市からの委託を受け、返礼品取り扱い業務を担う陸前高田地域振興㈱と㈱フロムゼロ(北上市)の共同企業体「ふるさと陸前高田」は、寄付者にダイレクトメッセージを配信するなどPRに力を入れ、寄付者の声を参考に返礼品のリニューアルにも取り組んだ。
返礼品の梱包・発送作業を、気仙両市の授産施設利用者が担っているのも同市の特徴の一つ。寄付者には作業の様子を伝えるチラシも発送しており、障害者を応援しようと、寄付を続ける人もいるという。
陸前高田地域振興の担当者は「利用者の丁寧な作業は好評を得ている。繁忙期にいかにスムーズに発送できるかなど課題もあるが、さらなる寄付増を達成したい」と話す。
ふるさと納税は、出身地や応援したい特定の自治体に寄付できる制度。寄付金のうち2000円を超える金額について所得税の還付、住民税の控除を受けられる。
市は平成20年度に始め、東日本大震災後の中断を経て、27年7月に受け付けを再開した。
寄付額は、28年度から令和元年度まで毎年4億円台で推移。2年度は「巣ごもり需要」の追い風を浴び、前年度比1・6倍の約6億5000万円に伸ばした。
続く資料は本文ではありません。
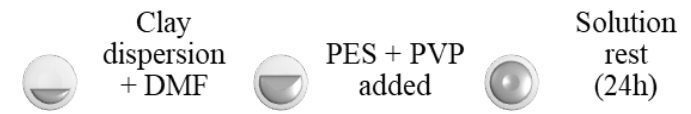
Figure 2. Flowchart of the wiring solution preparation methodology.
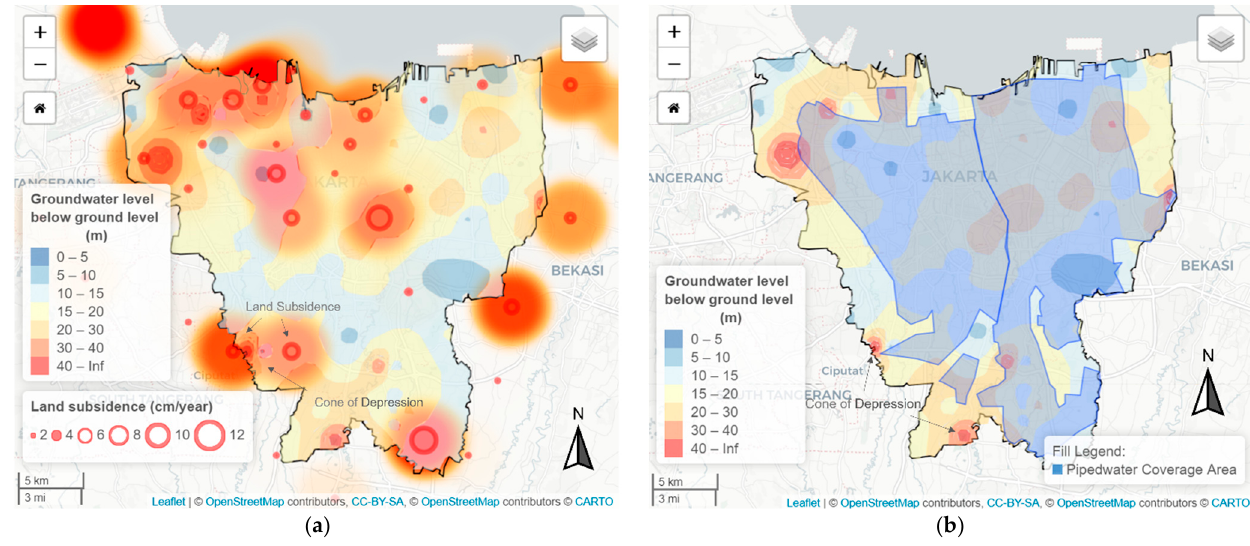
Figure 3. ( a ) Groundwater level below ground level and land subsidence rates and ( b ) groundwater level below ground level and piped water service area. Note: the areas indicated by the light blue color are the service areas of piped water.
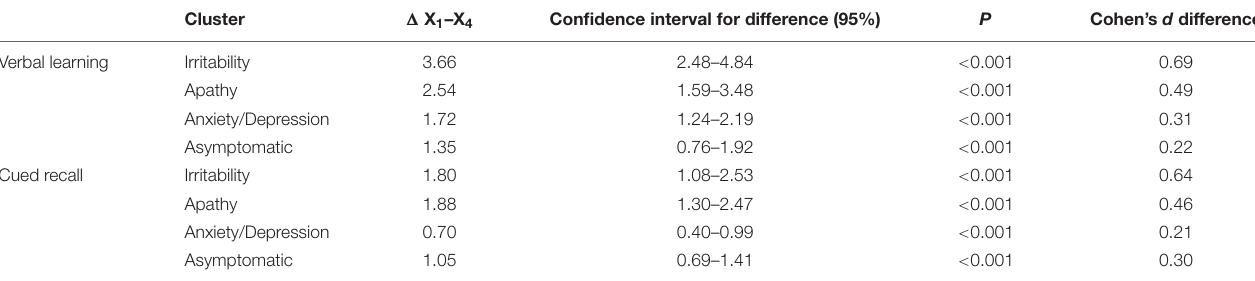
TABLE 3 | Simple effects and effect sizes of significant cognitive domains (i.e., verbal learning and cued-recall) between baseline (X 1 ) and third follow-up (X 4 ) measures.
納税者が選べる寄付金の使い道は「子ども支援」「農林水産業・商工業などの振興」など九つの分野を設けている。
市商政課ブランド推進係の遠野正隆係長は「震災後、当市に思いを寄せる〝陸前高田思民〟の方々にも寄付いただいており、こうしたつながりを大事にしながら、引き続きふるさと納税をPRしていきたい」と見据える。
平成27年度以降の年間実績は別掲。